HA2032 CORPORATE ACCOUNTING ASSIGNMENT
This is NOT a report but it is
expected that your submission will be in an appropriate format. There is no
word limit applied but you should ensure that each question is appropriately
answered. Where references are used, ensure they are recognised (refer to
student handbook or your lecturer if unsure)
ASSIGNMENT
Part A: (12
marks)
The last few years have been
difficult economically but the owners of Johnsons P/L, a medium-sized
manufacturer of quality dining furniture is keen to grow the business. They
have seen an increase in demand for their products from overseas and feel that
they will need to increase their operation in order to continue to meet this
demand. They are currently looking at a number of options to finance this
expansion such as through debt and through equity raising (meaning they will
need to “go public”). They have determined that they need to raise $60 million.
Giving consideration to the
various options, you have been requested to advise the owners of Johnsons what
the various options are, outlining the positives and negatives of each.

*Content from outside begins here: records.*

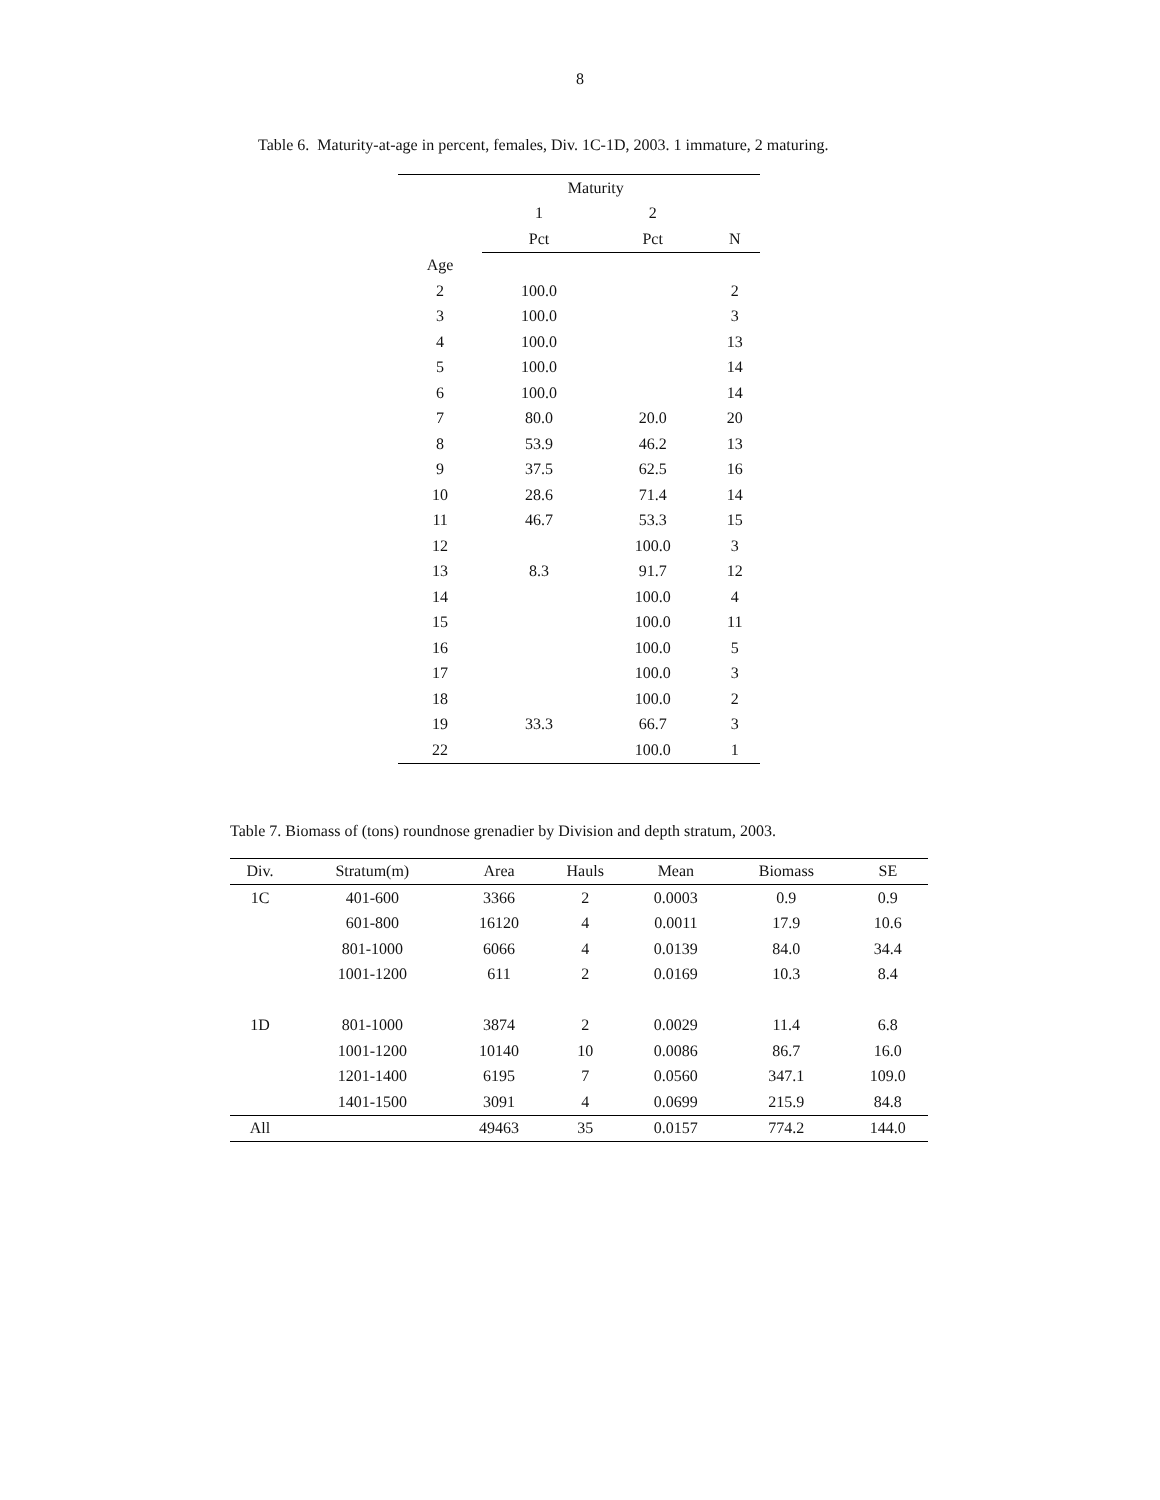8
Table 6. Maturity-at-age in percent, females, Div. 1C-1D, 2003. 1 immature, 2 maturing.
| | Maturity | | |
| --- | --- | --- | --- |
| | 1 | 2 | |
| | Pct | Pct | N |
| Age | | | |
| 2 | 100.0 | | 2 |
| 3 | 100.0 | | 3 |
| 4 | 100.0 | | 13 |
| 5 | 100.0 | | 14 |
| 6 | 100.0 | | 14 |
| 7 | 80.0 | 20.0 | 20 |
| 8 | 53.9 | 46.2 | 13 |
| 9 | 37.5 | 62.5 | 16 |
| 10 | 28.6 | 71.4 | 14 |
| 11 | 46.7 | 53.3 | 15 |
| 12 | | 100.0 | 3 |
| 13 | 8.3 | 91.7 | 12 |
| 14 | | 100.0 | 4 |
| 15 | | 100.0 | 11 |
| 16 | | 100.0 | 5 |
| 17 | | 100.0 | 3 |
| 18 | | 100.0 | 2 |
| 19 | 33.3 | 66.7 | 3 |
| 22 | | 100.0 | 1 |
Table 7. Biomass of (tons) roundnose grenadier by Division and depth stratum, 2003.
| Div. | Stratum(m) | Area | Hauls | Mean | Biomass | SE |
| --- | --- | --- | --- | --- | --- | --- |
| 1C | 401-600 | 3366 | 2 | 0.0003 | 0.9 | 0.9 |
| | 601-800 | 16120 | 4 | 0.0011 | 17.9 | 10.6 |
| | 801-1000 | 6066 | 4 | 0.0139 | 84.0 | 34.4 |
| | 1001-1200 | 611 | 2 | 0.0169 | 10.3 | 8.4 |
| 1D | 801-1000 | 3874 | 2 | 0.0029 | 11.4 | 6.8 |
| | 1001-1200 | 10140 | 10 | 0.0086 | 86.7 | 16.0 |
| | 1201-1400 | 6195 | 7 | 0.0560 | 347.1 | 109.0 |
| | 1401-1500 | 3091 | 4 | 0.0699 | 215.9 | 84.8 |
| All | | 49463 | 35 | 0.0157 | 774.2 | 144.0 |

Required: write a report (should
be extensive) to the owners detailing ALL the different options and
considerations that you feel the owners should consider raising the $60
million.
Part B (8
marks)
Regardless of the advice you have
given (Part A), the owners have decided to go “public” and issue an ‘IPO” They
issue 30 million shares ($2.00), of which the payment on application is to
$0.80 per share (closes 18th April 2013), $0.50 four weeks after
allocation (allocation is 13th May 2013) and the remaining amount to
be paid on 30th July 2013 (the call will be made on 30th
June). The IPO attracts requests for 30.4 million shares. In this case, it
exceeds the allowable number of shares and the directors decide to apply the
“first-come, first-served” approach and return the excess back to the unlucky
applicants
Required: You are to journalise
the events (including dates and notations). You should assume that all monies
were received on 18th April (applications). What other option did
the directors have with the excess demand, returning the excess?